Due midnight, Thursday Sep 10 Eastern time
Collaboration policy for COS 109:
Working together to really understand the material in problem sets and
labs is encouraged, but once you have things figured out, you must part
company and compose your written answers independently. That helps
you to be sure that you understand the material, and it obviates questions
of whether the collaboration was too close.
You must list any other class members with whom you collaborated.
Problem set answers need not be long, merely clear enough that we can understand what you have done, though for computational problems, show enough of your work that we can see where your answer came from. There is no need to repeat the question. Thanks.
Do not use Google or other search engines for these questions. Your task is to work from what you know and can reason about, not what you can look up.
Note the adverbs like approximately, roughly and about, which are meant to remind you that you are doing calculations on approximate values. You really should not have any computed value with more than two or maybe three digits of significance, since your computations are based on informed guesses, not precise measurements.
Princeton stores a lot of information about students, including academic records. This question is about making a ballpark estimate about how much data that might be. There is no "right" answer, so think about it, state your assumptions clearly, then do the simple arithmetic to come up with defensible answers.
(a) Roughly how many bytes would it take to store your academic record for one representative semester? That would include your name, your year (e.g., 2021), the 4 or 5 courses you took, and your grade in each. Suggestion: Think of the number of letters, digits and other characters you would have to write down if you were doing this by hand; each of those characters takes at most one byte of storage. Just to make it concrete, write out that entry for this fall. (You can guess about your grades.)
(b) About how many bytes would it take to store this information for all current undergrads?
(c) If you had the data for all students for an entire academic year, you might be able to compress the data so it takes significantly less space for the whole thing than naively storing information in the form you used in part (a). Briefly describe one way that you might be able to do some compression. We're not looking for anything sophisticated here, just an idea that might reduce the total amount of space needed.
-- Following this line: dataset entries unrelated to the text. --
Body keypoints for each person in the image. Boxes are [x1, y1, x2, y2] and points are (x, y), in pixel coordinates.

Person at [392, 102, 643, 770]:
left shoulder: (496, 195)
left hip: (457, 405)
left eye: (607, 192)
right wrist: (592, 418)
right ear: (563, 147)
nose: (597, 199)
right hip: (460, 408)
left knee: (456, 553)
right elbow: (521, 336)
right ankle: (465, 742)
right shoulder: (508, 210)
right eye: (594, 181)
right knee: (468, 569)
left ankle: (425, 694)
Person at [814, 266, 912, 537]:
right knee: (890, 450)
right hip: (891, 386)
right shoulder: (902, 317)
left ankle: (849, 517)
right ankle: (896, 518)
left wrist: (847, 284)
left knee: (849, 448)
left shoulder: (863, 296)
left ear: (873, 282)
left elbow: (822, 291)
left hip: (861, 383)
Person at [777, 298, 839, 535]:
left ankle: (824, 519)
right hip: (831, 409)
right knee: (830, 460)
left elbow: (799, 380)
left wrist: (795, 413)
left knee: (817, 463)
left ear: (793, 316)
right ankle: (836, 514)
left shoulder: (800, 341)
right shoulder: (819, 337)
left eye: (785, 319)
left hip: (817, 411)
It may help to think about what's repetitive and thus redundant and thus only needs to be stored once for a large group of related items.
(d) "The academic records of all students since Princeton was founded in 1746 would just about fit on the disk in a current laptop computer." Is this statement likely to be accurate say within a factor of 5 or 10, way too conservative (much more data would fit, say every full-time college student in the USA), or way too optimistic (it really would take a lot more disk space just for Princeton)? Be as quantitative as necessary to support your position, but not excessively so -- this is a question about ballpark figures. You can make any reasonable assumptions about squeezing that seem warranted from your answer to part (c). The "right" answer here may well depend on your assumptions, so state them clearly.
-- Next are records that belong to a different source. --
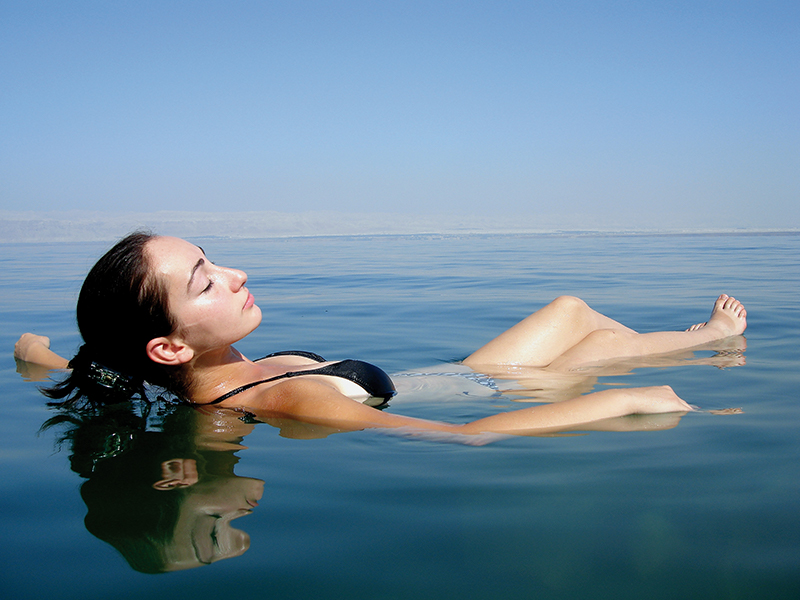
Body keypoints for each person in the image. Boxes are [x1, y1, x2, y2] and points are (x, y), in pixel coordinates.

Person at [14, 232, 748, 437]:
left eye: (213, 259)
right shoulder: (282, 398)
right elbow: (470, 438)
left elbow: (72, 357)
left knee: (574, 309)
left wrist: (33, 350)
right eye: (206, 281)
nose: (235, 274)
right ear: (170, 347)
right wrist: (633, 403)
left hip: (453, 368)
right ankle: (704, 340)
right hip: (494, 391)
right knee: (592, 345)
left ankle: (690, 337)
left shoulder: (185, 368)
Here are some estimation questions in a different domain, inspired by a random conversation with friends at Google. Make your best estimates, explaining your assumptions briefly, but don't anguish over it -- again, there are no "right" answers. For parts (b) through (d), state clearly what values you are assuming from earlier answers, so we can give you credit for sound reasoning even if your starting numbers seem too far off. (If you're more comfortable in metric, use meters and km instead.)
(a) Google's goal for Street View is to have pictures taken along every street in the the world. Thinking parochially for the moment, estimate how many miles of streets there are in the USA. Hint: imagine the country covered by a uniform grid with a road every mile in each direction. That would be too coarse in cities and suburbia but not bad in unpopulated areas. Compute with that, then refine it if necessary.
How big is the USA? You'll have to estimate that too if you don't already know. One way: imagine it's a rectangle that's W miles wide and H miles high; you can look at a map to get rough values for W and H. With apologies to their respective residents, ignore Alaska (no roads) and Hawaii (too small to matter).
(b) How much money would Google spend on gas for all this driving?
(c) Suppose that on average, Google takes one picture every foot (0.3 m) using ordinary cellphone cameras and stores JPEG images. How many terabytes would it take to store Street View images for the whole USA?
(d) How much would it cost to buy ordinary external backup disks to store this data? You can check sites like Amazon or Best Buy to see how much disks cost if you haven't a clue.
(a) What is the capacity of the disk in your computer, in gigabytes? Your computer will tell you if you ask it; part of the exercise is figuring out how.
(b) How many gigabytes of RAM does your computer have?
(c) How many pixels does the screen of your computer have horizontally and vertically? How many total pixels is that?
(d) Assuming that the pixels on the screen of your cell phone are the same size as the pixels on your laptop, approximately how many pixels are there on your cell phone screen? (Hint: how many pixels are there per square inch or cm on your laptop screen?) If you can easily find out exactly how many pixels there really are, include that information too; it would be interesting to see whether the assumption of same-size pixels is valid.
Either way, convert your answers to PDF and submit them by uploading a file called pset1.pdf to https://tigerfile.cs.princeton.edu/COS109_F2020/Pset1. You can submit as many times as you like; we'll only look at the last one.